Being first isn’t always a blessing. Just ask Honda.

Its Acura brand debuted in 1986 as the first upscale Japanese marque, years before Lexus and Infiniti. By the time its rivals came to market, Acura seemed to be firing on all cylinders. But the brand lost its way after Honda founder Soichiro Honda passed away, its image diluted by such mediocrities as the Vigor sedan, which was supplanted by the TL in 1995.

While certainly an improvement, the suave and sedate TL seemed to possess the antithesis of Acura’s performance-based persona. This confusion was particularly acute on the 2004-08 TL, an oversized, overwrought expression of a brand that had lost touch with its customers.

There were other signs of disconnect, such as when designers hid exhaust outlets, something most Acura aficionados would rather see. Most famously, there was the chrome nose, aka the milk moustache, which did little to enhance the brand’s allure.

Then, when the TLX replaced the TL and smaller TSX in 2014, it seemed to be more of the same.

A few years later, though, the folks at Acura awoke from their long slumber and revived the 2017 NSX as a high-tech Sport Hybrid. Now comes the refreshed 2018 TLX, a bold attempt at recapturing the brand’s performance mojo in a midsize sedan. (Base prices: $33,000-$45,750.)

Most of this comes down to a massive cosmetic freshening, with an entirely new nose that features a handsome grille first seen on the Acura Precision concept car and the 2017 MDX. The rest of the front-end is new as well, while the backside receives a bit of a nip and tuck too.

What isn’t new are the powertrains, which include a 2.4-liter four-cylinder rated at 206 horsepower and 182 pound-feet of torque and a 3.5-liter direct-injected 24-valve V-6 that generates 290 horsepower and 267 pound-feet of torque.

Of course, since it’s a fuel-efficient Honda, the V-6 automatically deactivates three of the engine’s six cylinders under light engine loads. And, if you opt for Super Handling All-Wheel Drive with torque vectoring on V-6 models, you’ll get automatic stop-start, which shuts off the engine while stopped at a traffic light.
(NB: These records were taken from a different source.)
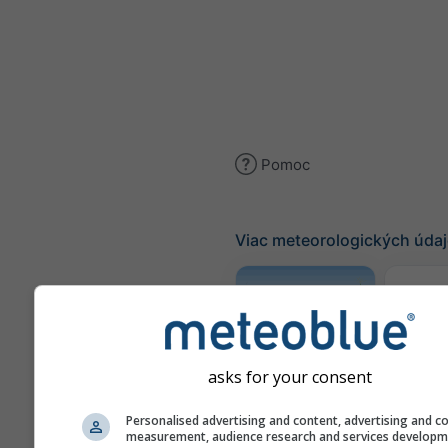
Pomoc
Viac meteorologických úda
Traj
Meteogram
asks for your consent
AGRO
Personalised advertising and content, advertising and c
measurement, audience research and services develop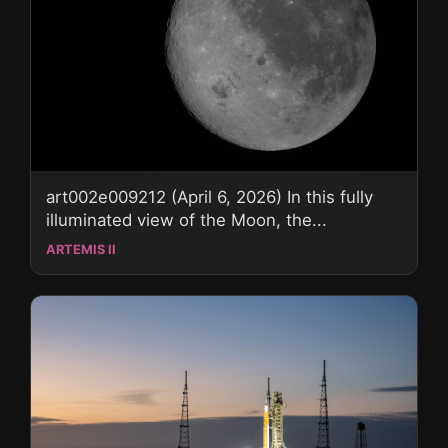
art002e009212 (April 6, 2026) In this fully
illuminated view of the Moon, the...
ARTEMIS II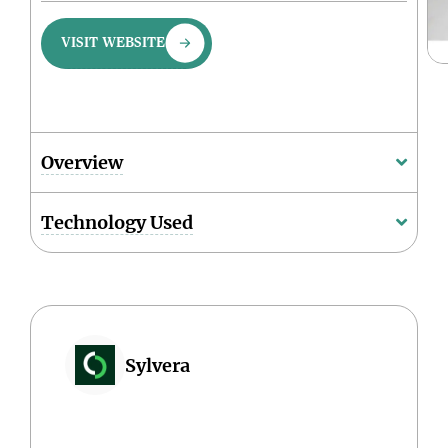
VISIT WEBSITE
Overview
Technology Used
Sylvera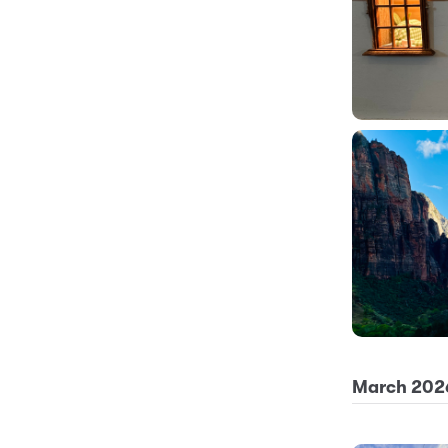
March 202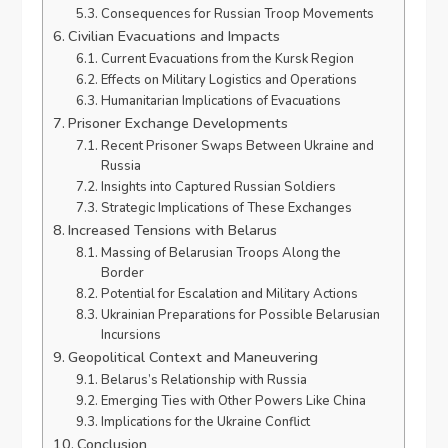
Consequences for Russian Troop Movements
Civilian Evacuations and Impacts
Current Evacuations from the Kursk Region
Effects on Military Logistics and Operations
Humanitarian Implications of Evacuations
Prisoner Exchange Developments
Recent Prisoner Swaps Between Ukraine and
Russia
Insights into Captured Russian Soldiers
Strategic Implications of These Exchanges
Increased Tensions with Belarus
Massing of Belarusian Troops Along the
Border
Potential for Escalation and Military Actions
Ukrainian Preparations for Possible Belarusian
Incursions
Geopolitical Context and Maneuvering
Belarus’s Relationship with Russia
Emerging Ties with Other Powers Like China
Implications for the Ukraine Conflict
Conclusion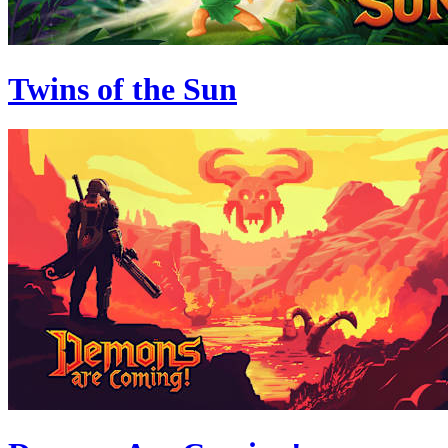
Twins of the Sun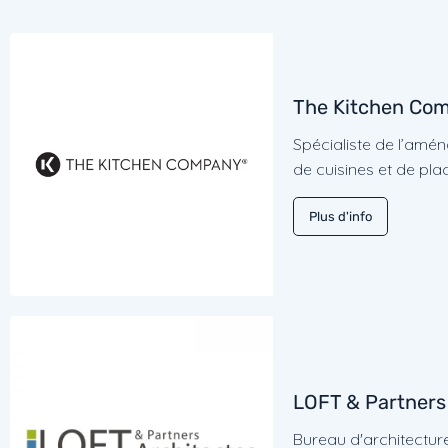
The Kitchen Co
Spécialiste de l’am
de cuisines et de pla
Plus d'info
LOFT & Partners
Bureau d'architectur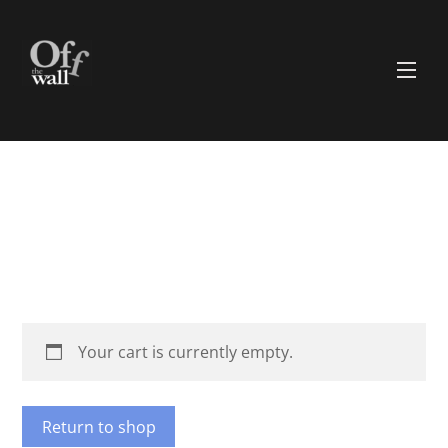
Skip
to
content
Men
Your cart is currently empty.
Return to shop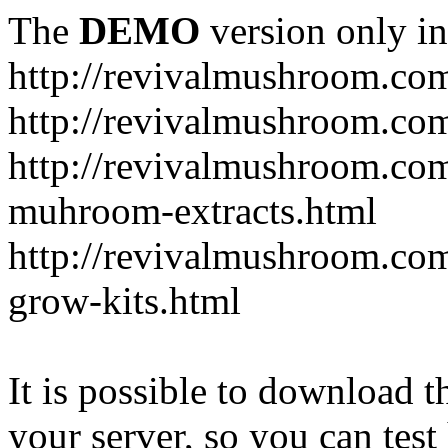
The
DEMO
version only in
http://revivalmushroom.co
http://revivalmushroom.com
http://revivalmushroom.co
muhroom-extracts.html
http://revivalmushroom.co
grow-kits.html
It is possible to download th
your server, so you can test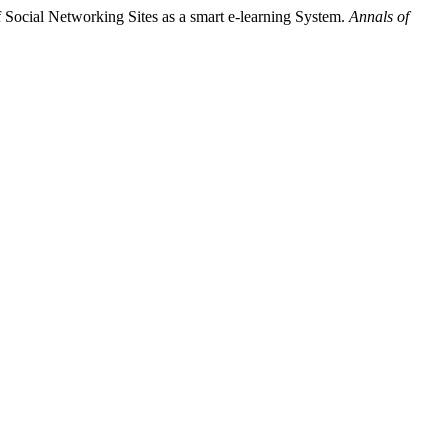
 Social Networking Sites as a smart e-learning System.
Annals of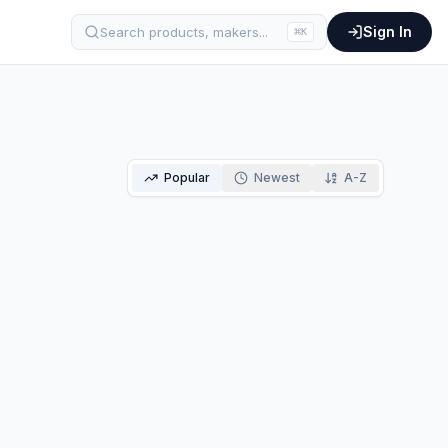
Sign In
Search products, makers...
⌘
K
Popular
Newest
A-Z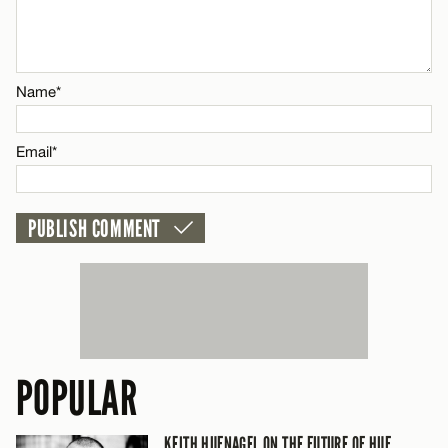
Email*
Name*
CANCEL
Email*
POPULAR
KEITH HUFNAGEL ON THE FUTURE OF HUF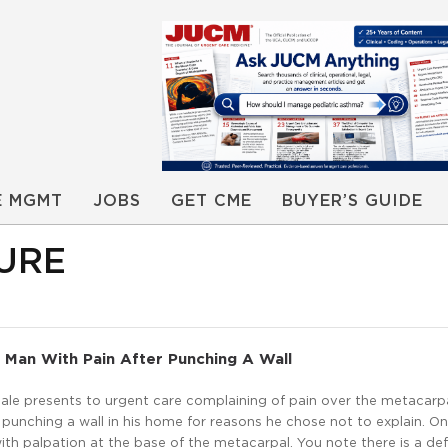
E MGMT
JOBS
GET CME
BUYER’S GUIDE
URE
 Man With Pain After Punching A Wall
ale presents to urgent care complaining of pain over the metacarpa
ter punching a wall in his home for reasons he chose not to explain. O
with palpation at the base of the metacarpal. You note there is a de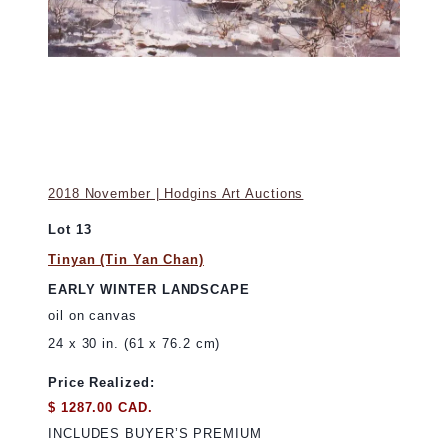
2018 November | Hodgins Art Auctions
Lot 13
Tinyan (Tin Yan Chan)
EARLY WINTER LANDSCAPE
oil on canvas
24 x 30 in. (61 x 76.2 cm)
Price Realized:
$ 1287.00 CAD.
INCLUDES BUYER’S PREMIUM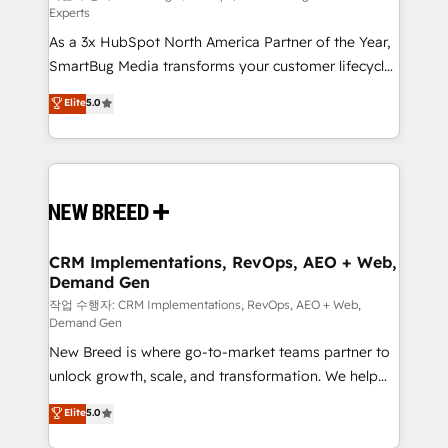
Experts
custom AI agents, and high-integrity migrations for
As a 3x HubSpot North America Partner of the Year,
total reporting clarity. Security & Compliance: SOC 2
SmartBug Media transforms your customer lifecycle
Type II and HIPAA attested for enterprise-grade data
into a revenue engine. Our unified ecosystem
security. 🏆 Why Bluleadz? GTM OS Partner | 16+
Elite
5.0
includes specialized divisions Globalia (AI &
Years Experience | 1,000+ Five-Star Reviews
Software) and Point Success Media (Paid Media),
making this the official home for all three brands. 🔄
Implementation & Integration - Seamless migrations
and system integrations powered by Globalia’s
technical development team. - 19 HubSpot-certified
trainers to drive platform adoption. 📈 Revenue
CRM Implementations, RevOps, AEO + Web,
Demand Gen
Generation - Full-funnel marketing and high-
performance advertising via Point Success Media. -
작업 수행자: CRM Implementations, RevOps, AEO + Web,
Demand Gen
Expert deployment of Breeze AI and custom agents
New Breed is where go-to-market teams partner to
to automate growth. 🏆 Elite Excellence - 8 platform
unlock growth, scale, and transformation. We help
accreditations and deep HIPAA-compliance
companies activate HubSpot’s AI-powered
expertise. - A team of 250+ experts dedicated to
Elite
5.0
customer platform and operationalize HubSpot’s
your resilient growth.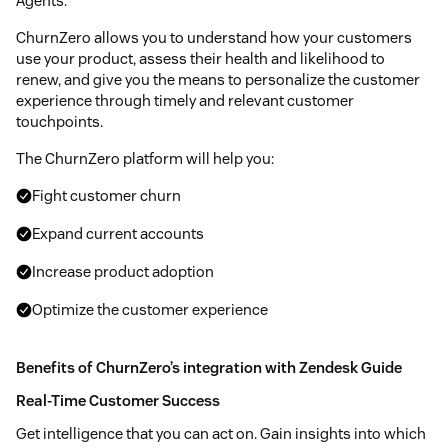
Agents.
ChurnZero allows you to understand how your customers
use your product, assess their health and likelihood to
renew, and give you the means to personalize the customer
experience through timely and relevant customer
touchpoints.
The ChurnZero platform will help you:
Fight customer churn
Expand current accounts
Increase product adoption
Optimize the customer experience
Benefits of ChurnZero’s integration with Zendesk Guide
Real-Time Customer Success
Get intelligence that you can act on. Gain insights into which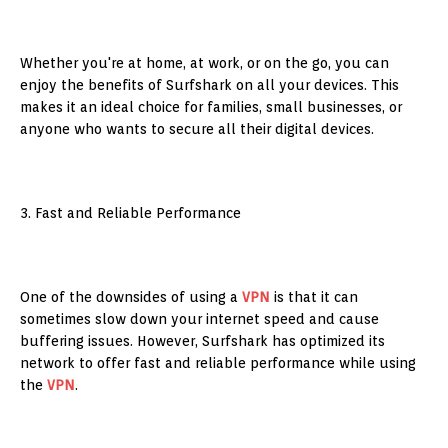
Whether you're at home, at work, or on the go, you can
enjoy the benefits of Surfshark on all your devices. This
makes it an ideal choice for families, small businesses, or
anyone who wants to secure all their digital devices.
3. Fast and Reliable Performance
One of the downsides of using a
VPN
is that it can
sometimes slow down your internet speed and cause
buffering issues. However, Surfshark has optimized its
network to offer fast and reliable performance while using
the
VPN
.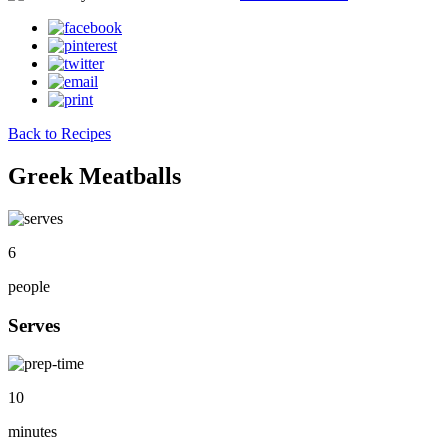
Back to Recipes
Greek Meatballs
6
people
Serves
10
minutes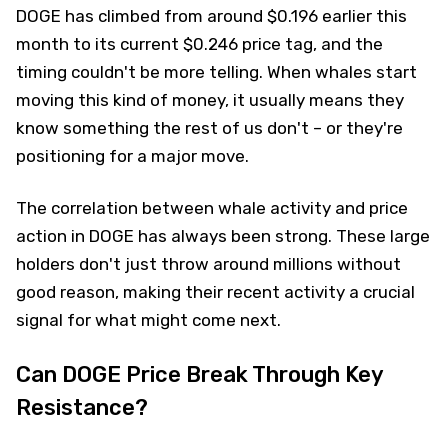
DOGE has climbed from around $0.196 earlier this
month to its current $0.246 price tag, and the
timing couldn't be more telling. When whales start
moving this kind of money, it usually means they
know something the rest of us don't – or they're
positioning for a major move.
The correlation between whale activity and price
action in DOGE has always been strong. These large
holders don't just throw around millions without
good reason, making their recent activity a crucial
signal for what might come next.
Can DOGE Price Break Through Key
Resistance?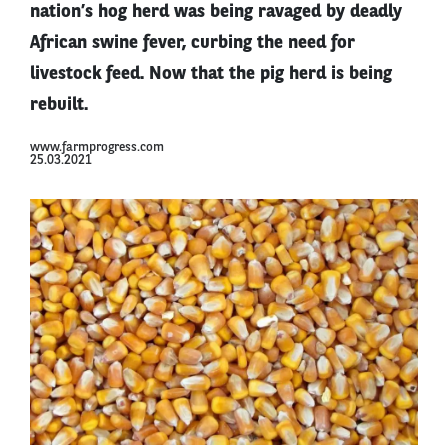
nation’s hog herd was being ravaged by deadly
African swine fever, curbing the need for
livestock feed. Now that the pig herd is being
rebuilt.
www.farmprogress.com
25.03.2021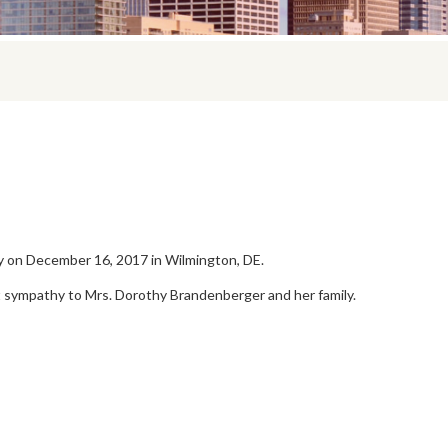
on December 16, 2017 in Wilmington, DE.
 sympathy to Mrs. Dorothy Brandenberger and her family.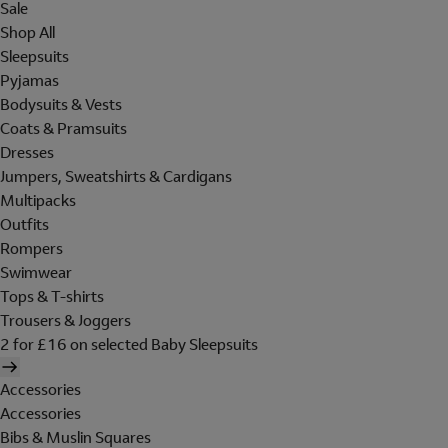
Sale
Shop All
Sleepsuits
Pyjamas
Bodysuits & Vests
Coats & Pramsuits
Dresses
Jumpers, Sweatshirts & Cardigans
Multipacks
Outfits
Rompers
Swimwear
Tops & T-shirts
Trousers & Joggers
2 for £16 on selected Baby Sleepsuits
Accessories
Accessories
Bibs & Muslin Squares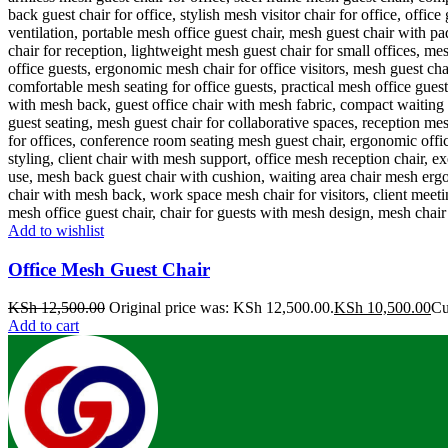
Add to wishlist
Office Mesh Guest Chair
KSh
12,500.00
Original price was: KSh 12,500.00.
KSh
10,500.00
Cu
Add to cart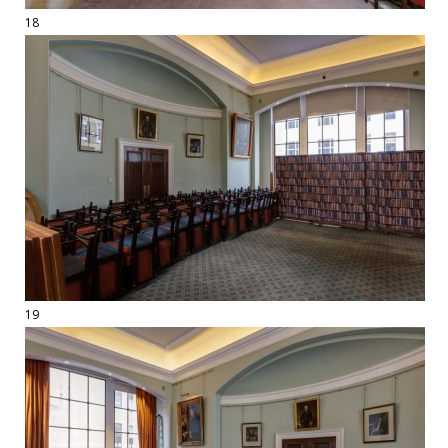
18
19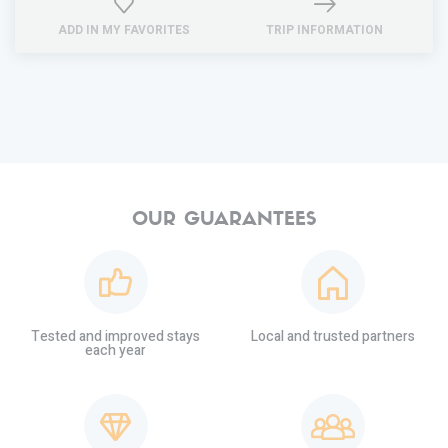
ADD IN MY FAVORITES
TRIP INFORMATION
OUR GUARANTEES
Tested and improved stays
Local and trusted partners
each year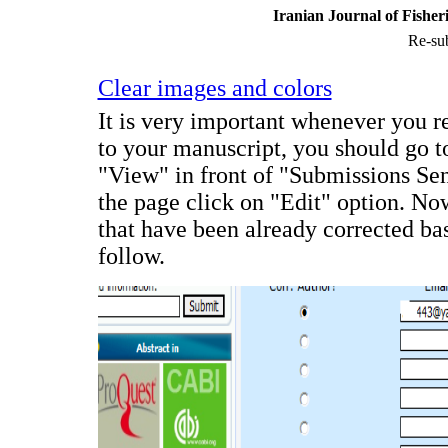
Iranian Journal of Fisher
Re-sub
Clear images and colors
It is very important whenever you re
to your manuscript, you should go to
"View" in front of "Submissions Sen
the page click on "Edit" option. No
that have been already corrected bas
follow.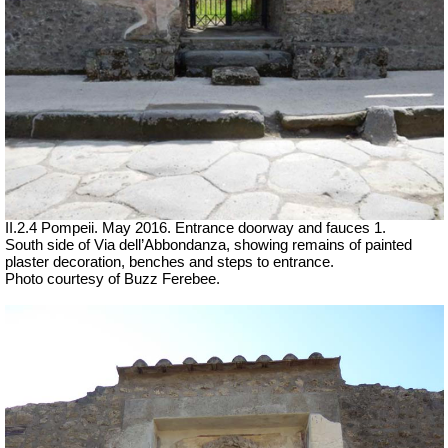
II.2.4 Pompeii. May 2016. Entrance doorway and fauces 1.
South side of Via dell’Abbondanza, showing remains of painted
plaster decoration, benches and steps to entrance.
Photo courtesy of Buzz Ferebee.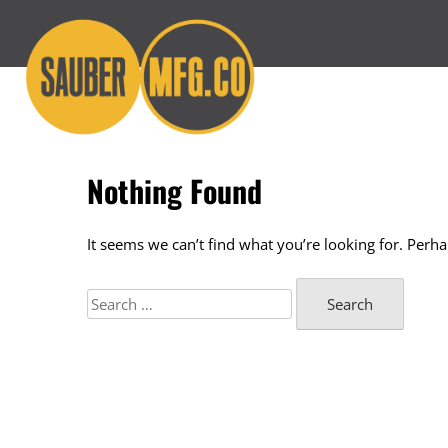
Skip
to
content
Nothing Found
It seems we can’t find what you’re looking for. Perh
Search
for: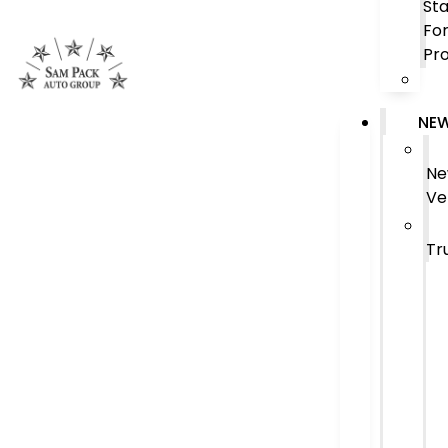
Sta
Fo
Pr
NE
N
Ve
Tr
That said, don’t look for a true manual transmission. Four-cylinder models come closest thanks to an eight-speed dual-clutch transmission. Strangely, though, the transmission’s saddled with a torque converter, which the company says smooths its shift feel. V-6 models get a nine-speed automatic transmission, and both gearboxes get sequential manual shift capability.

The car’s performance can be altered by selecting one four drive modes: Econ, Normal, Sport or Sport+.

That said, if you’re an Acura performance fan, the only version worth considering is the TLX V-6 A-Spec with SH-AWD. The A-Spec trim adds aggressive styling touches inside and uses meatier 19-inch wheels, a larger rear anti-roll bar and a myriad of suspension tweaks to give the TLX a notably sportier, more engaging feel than the base car. It’s so good, in fact, it should be the standard suspension tuning.

That is, if Acura is serious about reinstating its “precision crafted performance” image. By comparison, non A-Spec TLXs seem closer in feel to the lackluster models that preceded it.

And, as you’d expect, the AcuraWatch suite of driver-assistance features, which includes lane-keeping assist, forward-collision warning, automated emergency braking, adaptive cruise control, lane-departure warning and mitigation, is standard. A revised infotainment system now includes Apple CarPlay and Android Auto compatibility, although the awkward dual screen setup survives.

Faults aside, the TLX is a serious step in the right direction. It won’t blow your dress up like the Acura Integra or Legend once did, but it will make you a believer that Acura is working its way out of the woods, even if it’s not quite there yet.